Wireless Sensor Networks for Data Centers

Non-IT loads typically account for nearly 50% of data center energy consumption. Using real-time information generated by a wireless sensor network, managers at a USDA data center in St. Louis, Missouri, were able to identify and implement changes in data center operations that reduced cooling load by 48% and overall power usage by 17%. Simple payback for the wireless sensor network was 3.4 years. View full-size infographic. [PDF - 227 KB]

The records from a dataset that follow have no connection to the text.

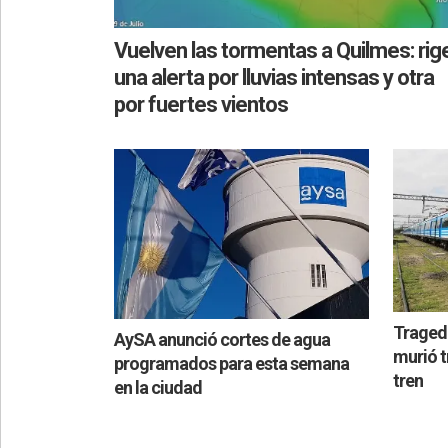
Vuelven las tormentas a Quilmes: rig
una alerta por lluvias intensas y otra
por fuertes vientos
Tragedi
AySA anunció cortes de agua
murió tr
programados para esta semana
tren
en la ciudad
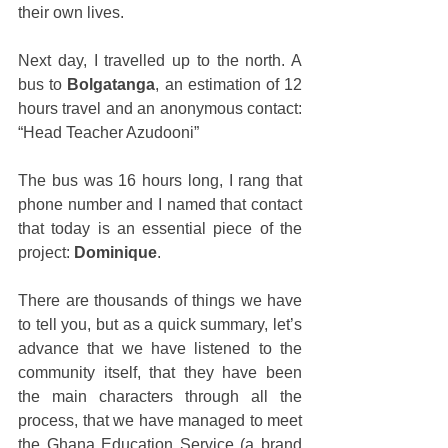
their own lives. 
Next day, I travelled up to the north. A 
bus to 
Bolgatanga
, an estimation of 12 
hours travel and an anonymous contact: 
“Head Teacher Azudooni”
The bus was 16 hours long, I rang that 
phone number and I named that contact 
that today is an essential piece of the 
project: 
Dominique
. 
There are thousands of things we have 
to tell you, but as a quick summary, let’s 
advance that we have listened to the 
community itself, that they have been 
the main characters through all the 
process, that we have managed to meet 
the Ghana Education Service (a brand 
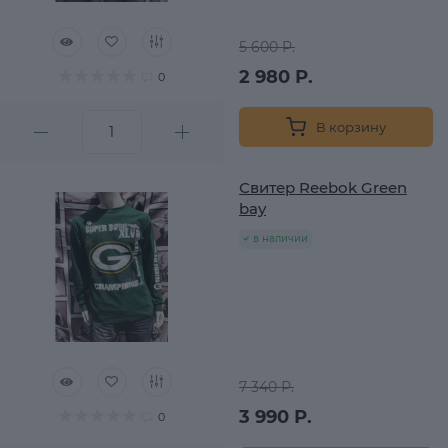
5 600 Р.
2 980 Р.
0
В корзину
Свитер Reebok Green
bay
в наличии
7 340 Р.
3 990 Р.
0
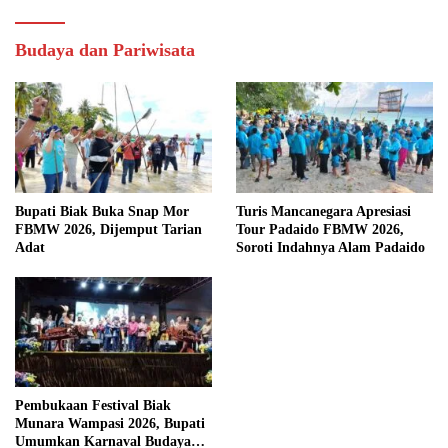
Budaya dan Pariwisata
Bupati Biak Buka Snap Mor
Turis Mancanegara Apresiasi
FBMW 2026, Dijemput Tarian
Tour Padaido FBMW 2026,
Adat
Soroti Indahnya Alam Padaido
Pembukaan Festival Biak
Munara Wampasi 2026, Bupati
Umumkan Karnaval Budaya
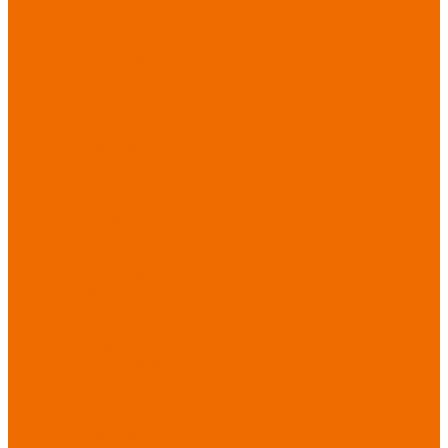
Новинки
ассортимента
Спецодежда
Спецодежда
зимняя
Спецодежда летняя
Спецодежда
защитная
Спецодежда для
охранных структур
Спецодежда для
рыбалки, охоты,
туризма
Спецодежда для
медицины
Спецодежда для
сферы услуг
Спецодежда для
пищевой
промышленности
Головные уборы
Трикотажные
изделия
Спецобувь
Спецобувь летняя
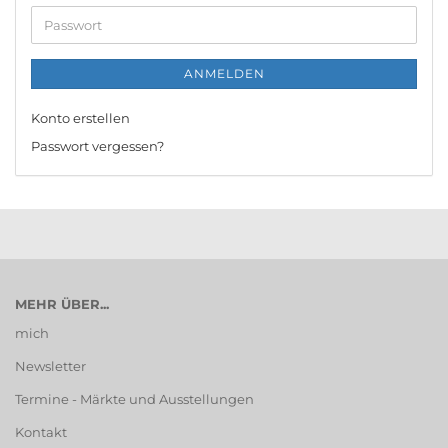
Adresse
Passwort
ANMELDEN
Konto erstellen
Passwort vergessen?
MEHR ÜBER...
mich
Newsletter
Termine - Märkte und Ausstellungen
Kontakt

GPG Findings 001, March 2012, Wireless Sensor Networks for Data Centers. Opportunity: How much energy is used by data centers in the U.S.? 2% of all U.S. Energy is consumed by data centers. Approximately 50% goes to non-it loads. Technology: How do Wireless Sensor Networks save energy? Capture and display critical information in real-time. Operators identify ways to increase energy-efficiency. Measurement and Verification. Where did measurement and verification occur? Lawrence Berkeley National Laboratory assessed the effectiveness of collecting real-time information to optimize data-center energy efficiency at the USDA National Information Technology Center in St. Louis, Missouri. Results: How did Wireless Sensor Networks perform in M and V? 17% energy savings, 48% reduction in cooling load. Effective tool for on-going optimization of data centers. 3.4 years payback at $0.045 kWh which is less than 50% of national average $0.11 kWh. Deployment: Where does M and V recommend deploying Wireless Sensor Networks? All data centers. Estimated $61 million in annual savings and annual decrease of 532,000 metric tons of Carbon Dioxide, if implemented by tenant agencies throughout the GSA portfolio. Data center assessment kit developed during study reduces deployment time and power interruptions during installation. [PDF - 227 KB]

Reference above to any specific commercial product, process or service does not constitute or imply its endorsement, recommendation or favoring by the United States Government or any agency thereof.